Despite efforts by Chicago city officials to curtail Mexican Independence Day caravans this year, the annual festivities prompted the city to implement sudden road closures downtown Saturday night. Many residents spent hours trying to get home.
“(It was) an epic fail like I’ve never seen in this town. Not Nascar, (n) not Lollapalooza, (n) nothing compared to how badly this was handled,” wrote Aaron Thompson, a 46-year-old River resident North, to Ald. Brendan Reilly, 42nd, Sunday morning.
The Chicago Office of Emergency Management and Communications implemented rolling street closures and limited access to downtown beginning around 8 p.m. to “relieve traffic congestion,” according to OEMC’s account on social platform X.
After spending hours on the road, Thompson was denied access to his residential street and re-routed several times.
Another Chicago resident, Gregg Roloff, tweeted that he was forced to sleep in his car in the western suburbs last Saturday night after sitting in hours of traffic and being denied entry into the city at several points.
This comes after city officials hoped to discourage caravans this year by imposing sanctions The Scream Festival in Grant Park for the first time in over a decade.
But last night Thompson said the problem wasn’t the caravans, it was the police.

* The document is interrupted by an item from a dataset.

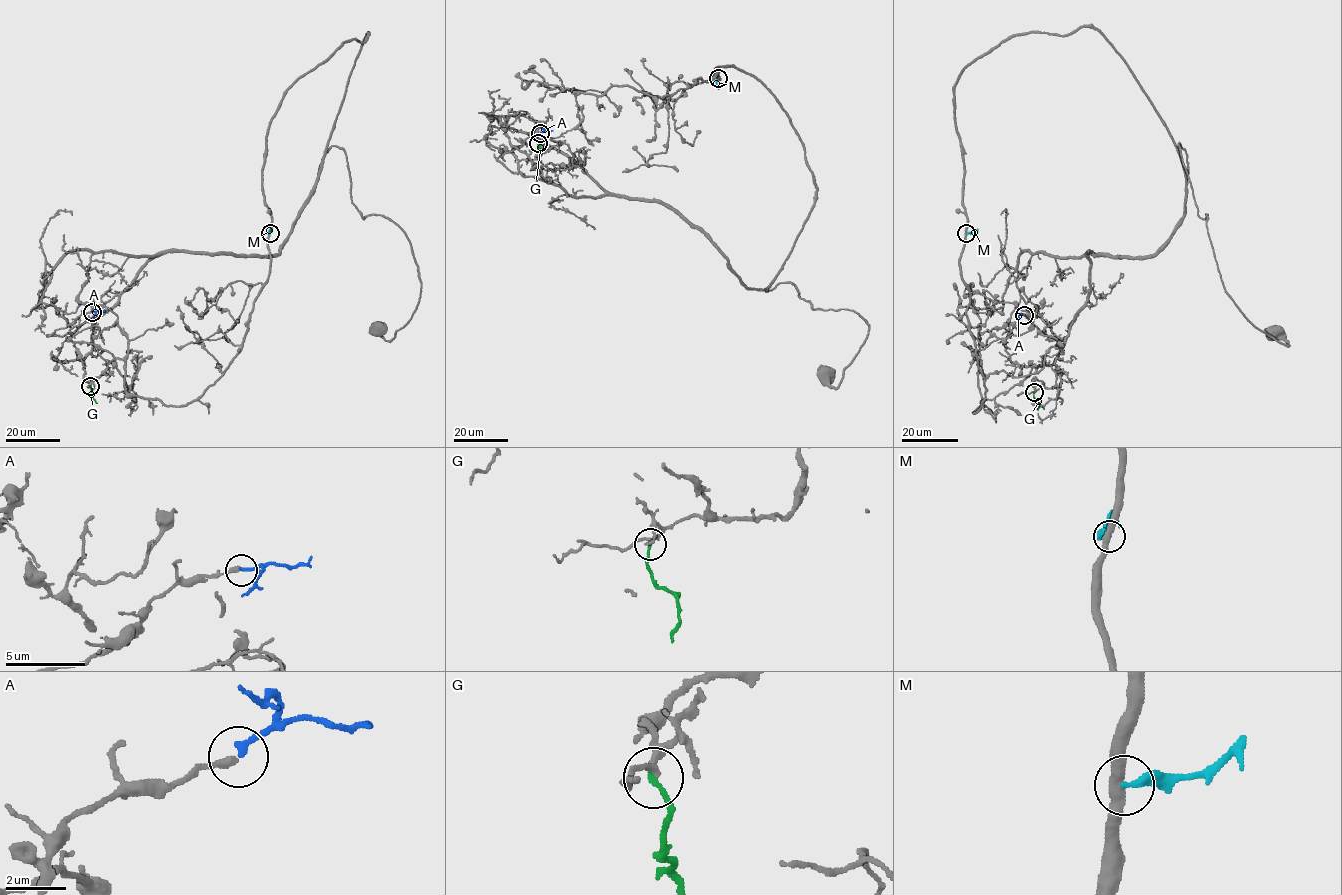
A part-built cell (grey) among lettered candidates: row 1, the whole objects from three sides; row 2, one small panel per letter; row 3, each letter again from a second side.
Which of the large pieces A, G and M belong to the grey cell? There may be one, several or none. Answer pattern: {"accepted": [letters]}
{"accepted": ["A"]}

“They treated the residents of the city like trash, like we didn’t belong,” he told the Tribune. In a sea of dozens of overloaded cars, he said he saw only a handful decorated for the holidays.
The Office of Emergency Management and police countered that the city announced possible street closures and access points for those who live and work within the closure area, citing X posts from Wednesday and Friday.
The streets were reopened just after two o’clock on Sunday and public transport was not affected.
Mexican Independence Day festivities continue through Monday night, making more festivity-related traffic impacts possible.